■ PAGE ■
—————

[blindkid] Question: Braille Displays or Paper Braille for Increased Reading Speed?

Brandy W., with Discovery Toys ballstobooks at gmail.com
Wed Jul 17 12:08:34 UTC 2013


This is a tough thread because so many components are involved. First I
prefer my Braille note because of portability and the quick ability to take
almost any document and read it right away. For example my church sends me
the bulletin and extra music that isn't in the hymnal via email usually the
Friday before when producing a hard copy would be tricky with my schedule
and there for I have immediate text ready to have what everyone else has at
my finger tips. 

However all if I could have hard copy braille easily for everything I would.
One can't read ahead with one hand to keep a fluent thought going on the
Braille note, but can on paper. So I feel like maybe I could read faster on
a braille display I can read with more expression and know what is coming on
paper more easily. When the choir director says verse 3, I can quickly move
my hands down, or the teacher says let's move to page 32 I can very quickly
do this. With the Braille note I have to worry about whether it was even
labeled or not. It is also harder to know just how long a passage is. So I
love both, but if I could I'd have it all on paper. The sure size and ease
has me using the Braille note more.

—————

■ ENTRIES PROVIDED ■
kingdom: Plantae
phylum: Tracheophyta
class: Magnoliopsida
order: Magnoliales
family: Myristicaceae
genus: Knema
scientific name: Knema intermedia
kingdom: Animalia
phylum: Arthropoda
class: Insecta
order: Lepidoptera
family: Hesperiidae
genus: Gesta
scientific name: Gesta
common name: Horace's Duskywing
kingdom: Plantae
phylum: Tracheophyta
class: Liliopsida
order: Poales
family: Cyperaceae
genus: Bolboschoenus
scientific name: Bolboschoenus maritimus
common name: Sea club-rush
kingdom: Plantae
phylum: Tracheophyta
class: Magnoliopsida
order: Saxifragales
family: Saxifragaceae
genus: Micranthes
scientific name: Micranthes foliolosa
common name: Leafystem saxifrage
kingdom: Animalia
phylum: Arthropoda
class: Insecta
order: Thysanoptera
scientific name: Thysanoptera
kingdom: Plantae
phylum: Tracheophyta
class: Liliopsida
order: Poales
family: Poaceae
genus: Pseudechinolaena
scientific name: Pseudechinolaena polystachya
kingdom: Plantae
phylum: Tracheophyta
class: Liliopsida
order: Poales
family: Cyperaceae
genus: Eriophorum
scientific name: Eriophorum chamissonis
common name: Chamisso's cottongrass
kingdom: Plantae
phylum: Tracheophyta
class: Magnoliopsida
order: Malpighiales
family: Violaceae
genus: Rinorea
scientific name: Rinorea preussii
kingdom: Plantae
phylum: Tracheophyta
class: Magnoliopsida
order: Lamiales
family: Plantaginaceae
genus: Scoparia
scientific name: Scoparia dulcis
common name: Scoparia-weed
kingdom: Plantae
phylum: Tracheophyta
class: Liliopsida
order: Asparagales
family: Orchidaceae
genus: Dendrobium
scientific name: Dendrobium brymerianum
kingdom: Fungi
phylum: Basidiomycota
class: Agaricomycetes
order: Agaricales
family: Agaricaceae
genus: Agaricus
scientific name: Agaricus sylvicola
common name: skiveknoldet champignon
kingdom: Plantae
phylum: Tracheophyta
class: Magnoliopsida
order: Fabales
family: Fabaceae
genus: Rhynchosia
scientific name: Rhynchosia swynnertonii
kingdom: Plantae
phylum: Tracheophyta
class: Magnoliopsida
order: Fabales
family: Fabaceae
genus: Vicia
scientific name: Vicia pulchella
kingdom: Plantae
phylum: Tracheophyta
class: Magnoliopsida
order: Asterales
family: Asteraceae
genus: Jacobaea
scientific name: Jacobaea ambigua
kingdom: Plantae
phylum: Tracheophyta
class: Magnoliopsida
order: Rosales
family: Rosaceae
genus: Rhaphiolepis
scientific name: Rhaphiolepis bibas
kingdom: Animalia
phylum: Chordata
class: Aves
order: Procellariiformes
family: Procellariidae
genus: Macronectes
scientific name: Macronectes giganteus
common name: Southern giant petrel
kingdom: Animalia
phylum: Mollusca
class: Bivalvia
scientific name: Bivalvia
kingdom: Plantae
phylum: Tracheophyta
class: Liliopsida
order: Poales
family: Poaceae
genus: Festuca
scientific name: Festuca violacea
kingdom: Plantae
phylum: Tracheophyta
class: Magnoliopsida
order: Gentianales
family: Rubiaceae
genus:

—————

■ REQUIREMENTS ■
Please retype the whole post on braille displays versus paper braille, word for word, with nothing changed.

■ FULL SOLUTION ■
[blindkid] Question: Braille Displays or Paper Braille for Increased Reading Speed?

Brandy W., with Discovery Toys ballstobooks at gmail.com
Wed Jul 17 12:08:34 UTC 2013


This is a tough thread because so many components are involved. First I
prefer my Braille note because of portability and the quick ability to take
almost any document and read it right away. For example my church sends me
the bulletin and extra music that isn't in the hymnal via email usually the
Friday before when producing a hard copy would be tricky with my schedule
and there for I have immediate text ready to have what everyone else has at
my finger tips. 

However all if I could have hard copy braille easily for everything I would.
One can't read ahead with one hand to keep a fluent thought going on the
Braille note, but can on paper. So I feel like maybe I could read faster on
a braille display I can read with more expression and know what is coming on
paper more easily. When the choir director says verse 3, I can quickly move
my hands down, or the teacher says let's move to page 32 I can very quickly
do this. With the Braille note I have to worry about whether it was even
labeled or not. It is also harder to know just how long a passage is. So I
love both, but if I could I'd have it all on paper. The sure size and ease
has me using the Braille note more.